Question

Suppose that a well-mixed urn contains 100 red and blue balls, in unknown proportion. Suppose you know that there are either 80 red balls or 20 red balls.

(a) If one ball is drawn at random and seen to be red, what is your probability that the urn contains 80 red balls?

(b) If 5 balls are drawn randomly (with replacement) and each is seen to be red, what is the probability that the urn contains 80 red balls?

Answer 1

a) Given that there are 2 possibilities here.
Therefore P(80 red balls) = P(20 red balls) = 0.5

P(red ball drawn | 80 red balls) = 8/10 = 0.8
P( red ball drawn | 20 red balls) = 2/10 = 0.2

Therefore, using law of total probability, we have here:
P( red ball drawn) = P(red ball drawn | 80 red balls) P(80 red balls) +P( red ball drawn | 20 red balls) P(20 red balls)
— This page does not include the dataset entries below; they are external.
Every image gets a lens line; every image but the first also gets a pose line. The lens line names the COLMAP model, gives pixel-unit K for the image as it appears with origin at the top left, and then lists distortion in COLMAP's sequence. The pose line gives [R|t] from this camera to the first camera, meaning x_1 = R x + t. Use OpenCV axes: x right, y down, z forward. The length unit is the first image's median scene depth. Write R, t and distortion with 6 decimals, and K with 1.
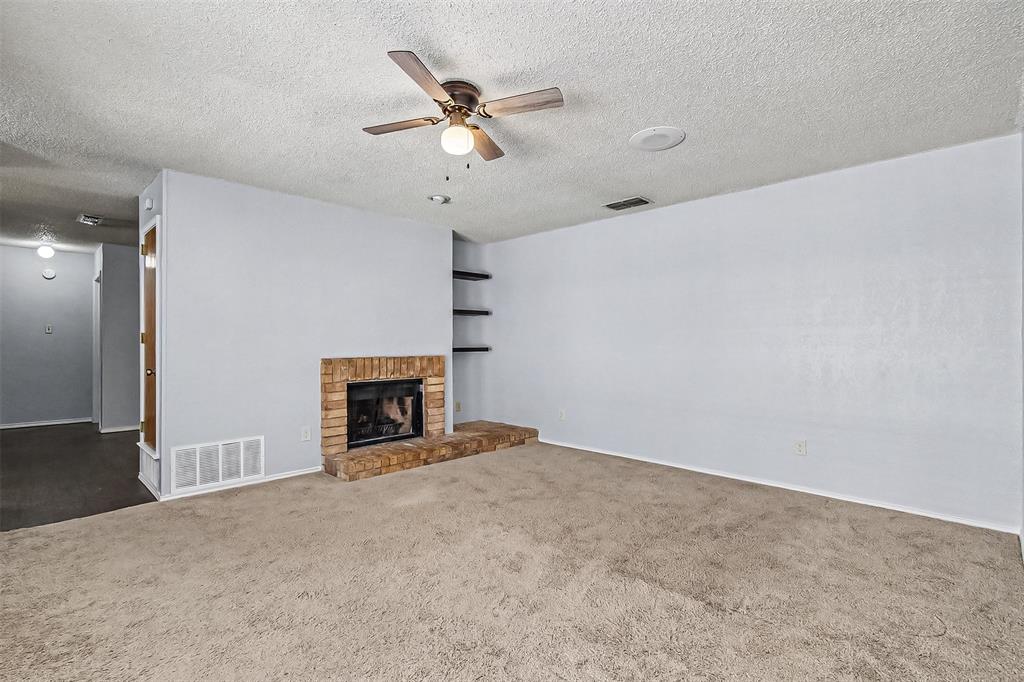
lens RADIAL K [[479.1, 0, 504.7], [0, 479.1, 339.2], [0, 0, 1]] dist [-0.000411, -0.000077]
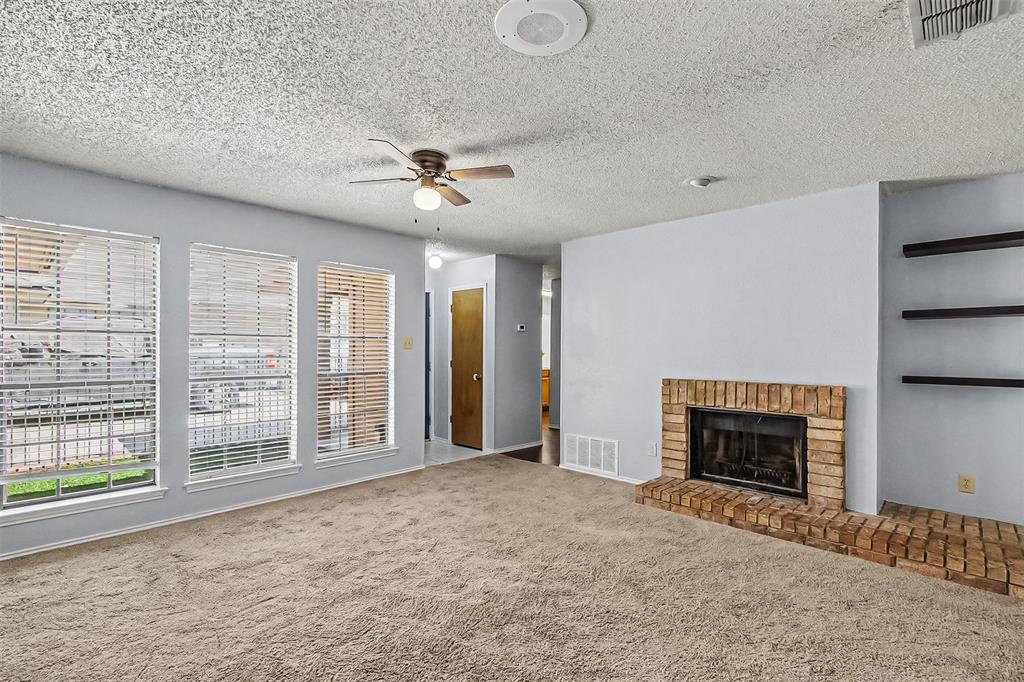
lens RADIAL K [[479.1, 0, 504.7], [0, 479.1, 339.2], [0, 0, 1]] dist [-0.000411, -0.000077]
pose [[0.023521, -0.022406, -0.999472, 0.605669], [0.003602, 0.999744, -0.022327, -0.020358], [0.999717, -0.003075, 0.023596, 0.627192]]
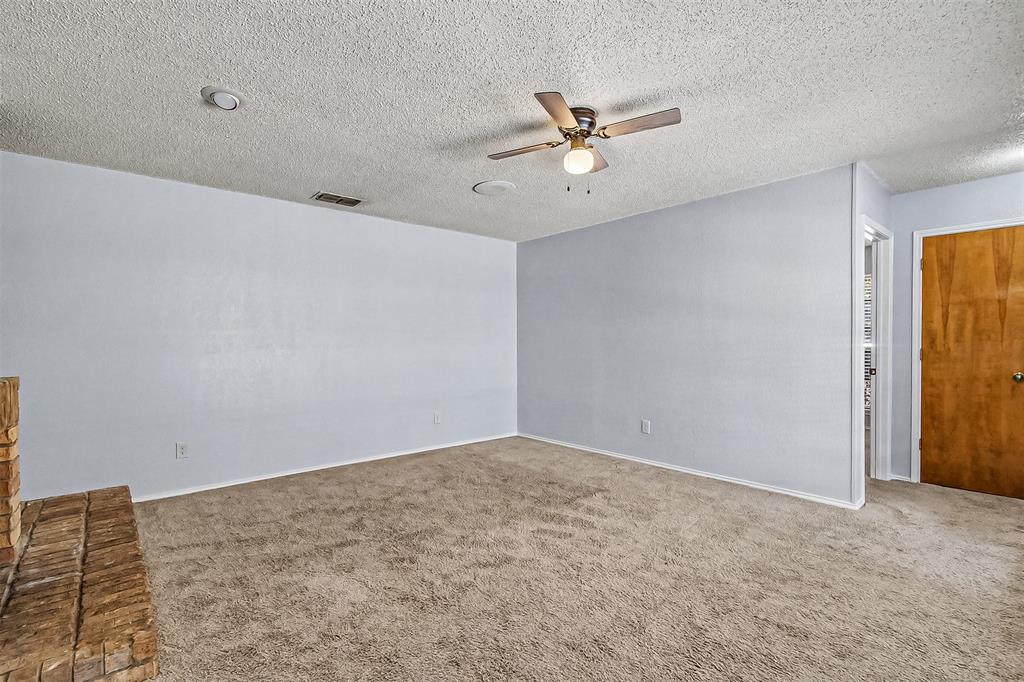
lens RADIAL K [[479.1, 0, 504.7], [0, 479.1, 339.2], [0, 0, 1]] dist [-0.000411, -0.000077]
pose [[0.069698, -0.000573, 0.997568, -0.655425], [-0.003451, 0.999994, 0.000815, -0.006396], [-0.997562, -0.003500, 0.069696, 0.588974]]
P( red ball drawn) = 0.5*(0.8 + 0.2) = 0.5

Using Bayes theorem, probability that the urn contains 80 red balls given that a red ball is drawn is computed here as:
P( 80 red balls | red ball drawn) = 0.5*0.8 / 0.5 = 0.8

Therefore 0.8 is the required probability here.

b) As we are drawing balls with replacement here, the probability of getting a red one remains the same in each draw.

P(5 red ball drawn | 80 red balls) = 0.8⁵
P(5 red ball drawn | 20 red balls) = 0.2⁵

Using law of total probability, we have here:
P( 5 red balls drawn) = 0.5*(0.8⁵ + 0.2⁵)

Therefore using Bayes theorem now, we get the probability here as:
P( 80 red balls | 5 red balls drawn) = 0.5*0.8⁵ / 0.5*(0.8⁵ + 0.2⁵)  = 0.9990

Therefore 0.9990 is the required probability here.